(TASK GOAL): Please return the records below exactly as they appear, leaving every picture out.

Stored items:
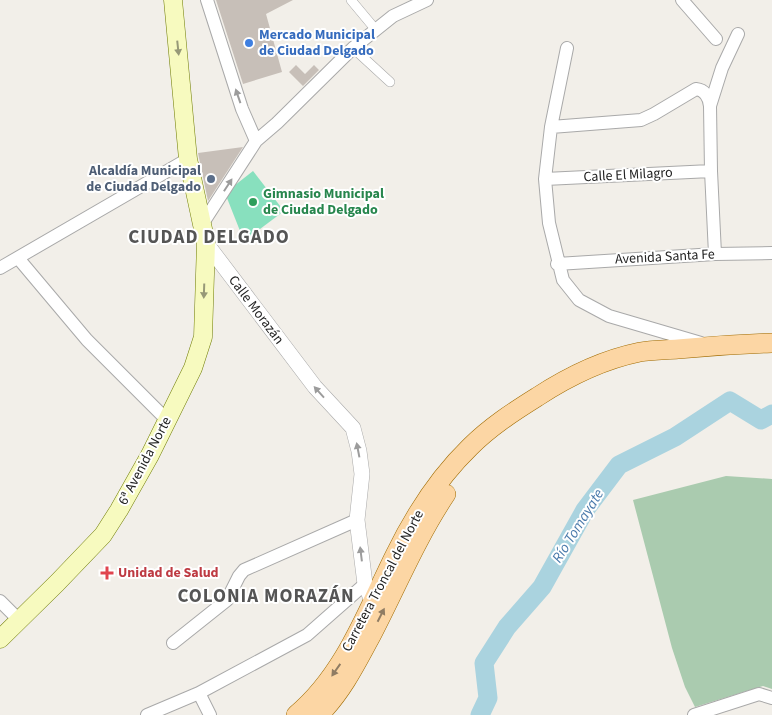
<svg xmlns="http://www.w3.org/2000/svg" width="772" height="715" viewBox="0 0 772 715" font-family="'Source Sans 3',sans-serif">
  <rect width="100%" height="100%" fill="#f2efe9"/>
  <path fill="#aacbaf" d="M726,476l46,3v210l-9,-3 -68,21 -10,-20 -13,-39 -39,-148z"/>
  <path fill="#88e0be" d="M253,171l31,40 -40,30 -19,-48z"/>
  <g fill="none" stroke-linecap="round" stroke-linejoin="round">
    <path stroke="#aad3df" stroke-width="19" d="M480,715l8,-17 -4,-35 23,-36 35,-40 43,-77 34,-45 56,-28 55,-36 31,19 11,-6"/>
  </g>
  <path fill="#c7bfb8" d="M216,0h77l-27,14 16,58 -39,12z
    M296,65l9,9 9,-9 5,5 -16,16 -14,-14z
    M243,147l-35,54 -10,-48z"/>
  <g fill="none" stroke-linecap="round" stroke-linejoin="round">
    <g stroke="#a9a9a9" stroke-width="10">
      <path id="pedestrian" d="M351,0l25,30
        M353,48l37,34"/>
    </g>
    <g stroke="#a9a9a9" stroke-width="14">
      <path id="minor" d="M207,0l35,109 14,32
        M682,0l34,39
        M567,48l-16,79 -6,52 4,44 14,57 16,20 30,16 92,27
        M710,106l12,-38 16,-34
        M551,127l90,-7 13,-6 42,-25c9,1 13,8 14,17l1,65 4,83
        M545,179l166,-8
        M201,226l55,-85 21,-18 76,-75 40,-32 34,-16
        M18,258l69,82 81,81
        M557,264l158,-10 57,-1
        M0,268l188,-109
        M0,601l19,19
        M173,643l54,-43 12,-24 5,-6 113,-50
        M199,693l11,22
        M147,715l52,-22 108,-58 58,-51
        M694,715l65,-21 13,4"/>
    </g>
    <g stroke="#a9a9a9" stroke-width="16">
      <path id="tertiary" d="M206,243l109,144 38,41 6,23 3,23 -5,46 8,64 7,17"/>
    </g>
    <g stroke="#707d05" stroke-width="19">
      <path id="secondary" d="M0,639l57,-56 46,-48 16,-25 31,-55 43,-87 10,-31 3,-94 -18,-84 -15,-159"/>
    </g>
    <g stroke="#a06b00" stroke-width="20">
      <path id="primary" d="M296,715c49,-41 71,-104 99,-160 19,-39 43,-77 75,-108 20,-20 43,-35 67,-50 32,-21 64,-37 103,-45 12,-2 25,-2 38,-3 31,-3 62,-5 94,-6
        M319,715c23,-23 37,-51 52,-79 25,-48 45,-97 75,-142"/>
    </g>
    <use href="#pedestrian" stroke="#fff" stroke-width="9"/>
    <use href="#minor" stroke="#fff" stroke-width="12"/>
    <use href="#tertiary" stroke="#fff" stroke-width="15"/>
    <use href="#secondary" stroke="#f7fabf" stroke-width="18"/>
    <use href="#primary" stroke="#fcd6a4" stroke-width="19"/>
  </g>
  <defs><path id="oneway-solid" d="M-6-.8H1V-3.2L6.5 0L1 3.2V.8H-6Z" transform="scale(1.25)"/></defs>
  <g fill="#979978">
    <use href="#oneway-solid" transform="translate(178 48) rotate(84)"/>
    <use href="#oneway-solid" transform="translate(204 291) rotate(92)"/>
  </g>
  <g fill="#9c9c9c">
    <use href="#oneway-solid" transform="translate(238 96) rotate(-109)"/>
    <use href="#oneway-solid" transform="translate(228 185) rotate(-57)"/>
    <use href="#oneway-solid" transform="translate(319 392) rotate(-132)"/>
    <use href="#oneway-solid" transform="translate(358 450) rotate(-101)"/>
    <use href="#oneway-solid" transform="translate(361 554) rotate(-97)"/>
  </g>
  <g fill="#8f7c63">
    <use href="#oneway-solid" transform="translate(381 615) rotate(-63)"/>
    <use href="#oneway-solid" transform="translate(336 670) rotate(125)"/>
  </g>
  <circle fill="#3f7fe0" stroke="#fff" stroke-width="2" cx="249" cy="43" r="5"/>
  <circle fill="#5c6f8a" stroke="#fff" stroke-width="2" cx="211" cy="179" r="5"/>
  <circle fill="#2e9e5b" stroke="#fff" stroke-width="2" cx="253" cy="202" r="5"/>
  <path fill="#e0444e" stroke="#fff" stroke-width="2" d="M104.5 565.5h5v5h5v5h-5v5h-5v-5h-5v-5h5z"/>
  <g text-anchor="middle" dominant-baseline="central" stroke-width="4" stroke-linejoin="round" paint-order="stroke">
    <g font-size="14" font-weight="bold" fill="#366cbe" stroke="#fff" text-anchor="start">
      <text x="259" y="35">Mercado Municipal<tspan x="259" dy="16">de Ciudad Delgado</tspan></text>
    </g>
    <g font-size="14" font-weight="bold" fill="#4e5e75" stroke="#fff" text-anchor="end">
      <text x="201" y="171">Alcaldía Municipal<tspan x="201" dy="16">de Ciudad Delgado</tspan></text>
    </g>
    <g font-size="14" fill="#222" stroke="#fff">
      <text transform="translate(628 175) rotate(-3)">Calle El Milagro</text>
      <text transform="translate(665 257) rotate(-3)">Avenida Santa Fe</text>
      <text transform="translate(256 310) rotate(53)">Calle Morazán</text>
      <text transform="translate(145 461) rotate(-62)">6ª Avenida Norte</text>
      <text transform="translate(383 581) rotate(-62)">Carretera Troncal del Norte</text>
    </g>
    <g font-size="14" font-weight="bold" fill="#27864d" stroke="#fff" text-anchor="start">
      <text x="263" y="194">Gimnasio Municipal<tspan x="263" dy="16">de Ciudad Delgado</tspan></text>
    </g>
    <g font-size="14" font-weight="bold" fill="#be3a42" stroke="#fff" text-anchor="start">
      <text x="118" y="573">Unidad de Salud</text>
    </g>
    <g font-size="15" font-style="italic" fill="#4a7aab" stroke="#fff">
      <text transform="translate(578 526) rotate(-58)">Río Tomayate</text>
    </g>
    <g font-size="19" font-weight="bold" letter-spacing="1" fill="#555" stroke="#fff">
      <text x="209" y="237">CIUDAD DELGADO</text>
      <text x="266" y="596">COLONIA MORAZÁN</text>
    </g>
  </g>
</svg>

(WORKED SOLUTION):
<svg xmlns="http://www.w3.org/2000/svg" width="772" height="715" viewBox="0 0 772 715" font-family="'Source Sans 3',sans-serif">
  <rect width="100%" height="100%" fill="#f2efe9"/>
  <path fill="#aacbaf" d="M726,476l46,3v210l-9,-3 -68,21 -10,-20 -13,-39 -39,-148z"/>
  <path fill="#88e0be" d="M253,171l31,40 -40,30 -19,-48z"/>
  <g fill="none" stroke-linecap="round" stroke-linejoin="round">
    <path stroke="#aad3df" stroke-width="19" d="M480,715l8,-17 -4,-35 23,-36 35,-40 43,-77 34,-45 56,-28 55,-36 31,19 11,-6"/>
  </g>
  <path fill="#c7bfb8" d="M216,0h77l-27,14 16,58 -39,12z
    M296,65l9,9 9,-9 5,5 -16,16 -14,-14z
    M243,147l-35,54 -10,-48z"/>
  <g fill="none" stroke-linecap="round" stroke-linejoin="round">
    <g stroke="#a9a9a9" stroke-width="10">
      <path id="pedestrian" d="M351,0l25,30
        M353,48l37,34"/>
    </g>
    <g stroke="#a9a9a9" stroke-width="14">
      <path id="minor" d="M207,0l35,109 14,32
        M682,0l34,39
        M567,48l-16,79 -6,52 4,44 14,57 16,20 30,16 92,27
        M710,106l12,-38 16,-34
        M551,127l90,-7 13,-6 42,-25c9,1 13,8 14,17l1,65 4,83
        M545,179l166,-8
        M201,226l55,-85 21,-18 76,-75 40,-32 34,-16
        M18,258l69,82 81,81
        M557,264l158,-10 57,-1
        M0,268l188,-109
        M0,601l19,19
        M173,643l54,-43 12,-24 5,-6 113,-50
        M199,693l11,22
        M147,715l52,-22 108,-58 58,-51
        M694,715l65,-21 13,4"/>
    </g>
    <g stroke="#a9a9a9" stroke-width="16">
      <path id="tertiary" d="M206,243l109,144 38,41 6,23 3,23 -5,46 8,64 7,17"/>
    </g>
    <g stroke="#707d05" stroke-width="19">
      <path id="secondary" d="M0,639l57,-56 46,-48 16,-25 31,-55 43,-87 10,-31 3,-94 -18,-84 -15,-159"/>
    </g>
    <g stroke="#a06b00" stroke-width="20">
      <path id="primary" d="M296,715c49,-41 71,-104 99,-160 19,-39 43,-77 75,-108 20,-20 43,-35 67,-50 32,-21 64,-37 103,-45 12,-2 25,-2 38,-3 31,-3 62,-5 94,-6
        M319,715c23,-23 37,-51 52,-79 25,-48 45,-97 75,-142"/>
    </g>
    <use href="#pedestrian" stroke="#fff" stroke-width="9"/>
    <use href="#minor" stroke="#fff" stroke-width="12"/>
    <use href="#tertiary" stroke="#fff" stroke-width="15"/>
    <use href="#secondary" stroke="#f7fabf" stroke-width="18"/>
    <use href="#primary" stroke="#fcd6a4" stroke-width="19"/>
  </g>
  <defs><path id="oneway-solid" d="M-6-.8H1V-3.2L6.5 0L1 3.2V.8H-6Z" transform="scale(1.25)"/></defs>
  <g fill="#979978">
    <use href="#oneway-solid" transform="translate(178 48) rotate(84)"/>
    <use href="#oneway-solid" transform="translate(204 291) rotate(92)"/>
  </g>
  <g fill="#9c9c9c">
    <use href="#oneway-solid" transform="translate(238 96) rotate(-109)"/>
    <use href="#oneway-solid" transform="translate(228 185) rotate(-57)"/>
    <use href="#oneway-solid" transform="translate(319 392) rotate(-132)"/>
    <use href="#oneway-solid" transform="translate(358 450) rotate(-101)"/>
    <use href="#oneway-solid" transform="translate(361 554) rotate(-97)"/>
  </g>
  <g fill="#8f7c63">
    <use href="#oneway-solid" transform="translate(381 615) rotate(-63)"/>
    <use href="#oneway-solid" transform="translate(336 670) rotate(125)"/>
  </g>
  <circle fill="#3f7fe0" stroke="#fff" stroke-width="2" cx="249" cy="43" r="5"/>
  <circle fill="#5c6f8a" stroke="#fff" stroke-width="2" cx="211" cy="179" r="5"/>
  <circle fill="#2e9e5b" stroke="#fff" stroke-width="2" cx="253" cy="202" r="5"/>
  <path fill="#e0444e" stroke="#fff" stroke-width="2" d="M104.5 565.5h5v5h5v5h-5v5h-5v-5h-5v-5h5z"/>
  <g text-anchor="middle" dominant-baseline="central" stroke-width="4" stroke-linejoin="round" paint-order="stroke">
    <g font-size="14" font-weight="bold" fill="#366cbe" stroke="#fff" text-anchor="start">
      <text x="259" y="35">Mercado Municipal<tspan x="259" dy="16">de Ciudad Delgado</tspan></text>
    </g>
    <g font-size="14" font-weight="bold" fill="#4e5e75" stroke="#fff" text-anchor="end">
      <text x="201" y="171">Alcaldía Municipal<tspan x="201" dy="16">de Ciudad Delgado</tspan></text>
    </g>
    <g font-size="14" fill="#222" stroke="#fff">
      <text transform="translate(628 175) rotate(-3)">Calle El Milagro</text>
      <text transform="translate(665 257) rotate(-3)">Avenida Santa Fe</text>
      <text transform="translate(256 310) rotate(53)">Calle Morazán</text>
      <text transform="translate(145 461) rotate(-62)">6ª Avenida Norte</text>
      <text transform="translate(383 581) rotate(-62)">Carretera Troncal del Norte</text>
    </g>
    <g font-size="14" font-weight="bold" fill="#27864d" stroke="#fff" text-anchor="start">
      <text x="263" y="194">Gimnasio Municipal<tspan x="263" dy="16">de Ciudad Delgado</tspan></text>
    </g>
    <g font-size="14" font-weight="bold" fill="#be3a42" stroke="#fff" text-anchor="start">
      <text x="118" y="573">Unidad de Salud</text>
    </g>
    <g font-size="15" font-style="italic" fill="#4a7aab" stroke="#fff">
      <text transform="translate(578 526) rotate(-58)">Río Tomayate</text>
    </g>
    <g font-size="19" font-weight="bold" letter-spacing="1" fill="#555" stroke="#fff">
      <text x="209" y="237">CIUDAD DELGADO</text>
      <text x="266" y="596">COLONIA MORAZÁN</text>
    </g>
  </g>
</svg>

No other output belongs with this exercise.